* _ACTION ITEM_
The records that follow must be repeated verbatim, every one of them.

*****

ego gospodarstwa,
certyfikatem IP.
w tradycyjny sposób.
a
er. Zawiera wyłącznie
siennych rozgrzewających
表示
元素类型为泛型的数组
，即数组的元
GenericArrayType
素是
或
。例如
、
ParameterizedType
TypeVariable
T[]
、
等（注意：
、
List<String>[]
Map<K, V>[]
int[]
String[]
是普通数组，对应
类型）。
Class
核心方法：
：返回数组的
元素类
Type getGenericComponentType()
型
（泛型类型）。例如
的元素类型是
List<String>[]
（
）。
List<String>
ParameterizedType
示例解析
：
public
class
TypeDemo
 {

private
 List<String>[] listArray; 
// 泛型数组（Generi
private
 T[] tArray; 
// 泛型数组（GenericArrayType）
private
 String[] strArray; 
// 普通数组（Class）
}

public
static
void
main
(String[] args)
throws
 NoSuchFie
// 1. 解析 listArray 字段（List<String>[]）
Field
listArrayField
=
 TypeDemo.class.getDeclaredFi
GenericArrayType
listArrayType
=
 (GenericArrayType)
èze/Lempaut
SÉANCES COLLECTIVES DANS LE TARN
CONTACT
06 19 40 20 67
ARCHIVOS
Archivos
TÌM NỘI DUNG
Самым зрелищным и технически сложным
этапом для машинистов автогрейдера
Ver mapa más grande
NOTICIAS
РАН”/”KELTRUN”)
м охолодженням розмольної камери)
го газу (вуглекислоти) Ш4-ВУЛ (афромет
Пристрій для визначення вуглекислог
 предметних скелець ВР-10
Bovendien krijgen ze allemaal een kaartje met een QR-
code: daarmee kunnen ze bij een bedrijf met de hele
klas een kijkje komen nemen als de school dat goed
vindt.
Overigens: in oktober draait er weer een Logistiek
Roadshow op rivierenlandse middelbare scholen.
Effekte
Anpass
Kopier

*****

* _EXERCISE RESULT_
ego gospodarstwa,
certyfikatem IP.
w tradycyjny sposób.
a
er. Zawiera wyłącznie
siennych rozgrzewających
表示
元素类型为泛型的数组
，即数组的元
GenericArrayType
素是
或
。例如
、
ParameterizedType
TypeVariable
T[]
、
等（注意：
、
List<String>[]
Map<K, V>[]
int[]
String[]
是普通数组，对应
类型）。
Class
核心方法：
：返回数组的
元素类
Type getGenericComponentType()
型
（泛型类型）。例如
的元素类型是
List<String>[]
（
）。
List<String>
ParameterizedType
示例解析
：
public
class
TypeDemo
 {

private
 List<String>[] listArray; 
// 泛型数组（Generi
private
 T[] tArray; 
// 泛型数组（GenericArrayType）
private
 String[] strArray; 
// 普通数组（Class）
}

public
static
void
main
(String[] args)
throws
 NoSuchFie
// 1. 解析 listArray 字段（List<String>[]）
Field
listArrayField
=
 TypeDemo.class.getDeclaredFi
GenericArrayType
listArrayType
=
 (GenericArrayType)
èze/Lempaut
SÉANCES COLLECTIVES DANS LE TARN
CONTACT
06 19 40 20 67
ARCHIVOS
Archivos
TÌM NỘI DUNG
Самым зрелищным и технически сложным
этапом для машинистов автогрейдера
Ver mapa más grande
NOTICIAS
РАН”/”KELTRUN”)
м охолодженням розмольної камери)
го газу (вуглекислоти) Ш4-ВУЛ (афромет
Пристрій для визначення вуглекислог
 предметних скелець ВР-10
Bovendien krijgen ze allemaal een kaartje met een QR-
code: daarmee kunnen ze bij een bedrijf met de hele
klas een kijkje komen nemen als de school dat goed
vindt.
Overigens: in oktober draait er weer een Logistiek
Roadshow op rivierenlandse middelbare scholen.
Effekte
Anpass
Kopier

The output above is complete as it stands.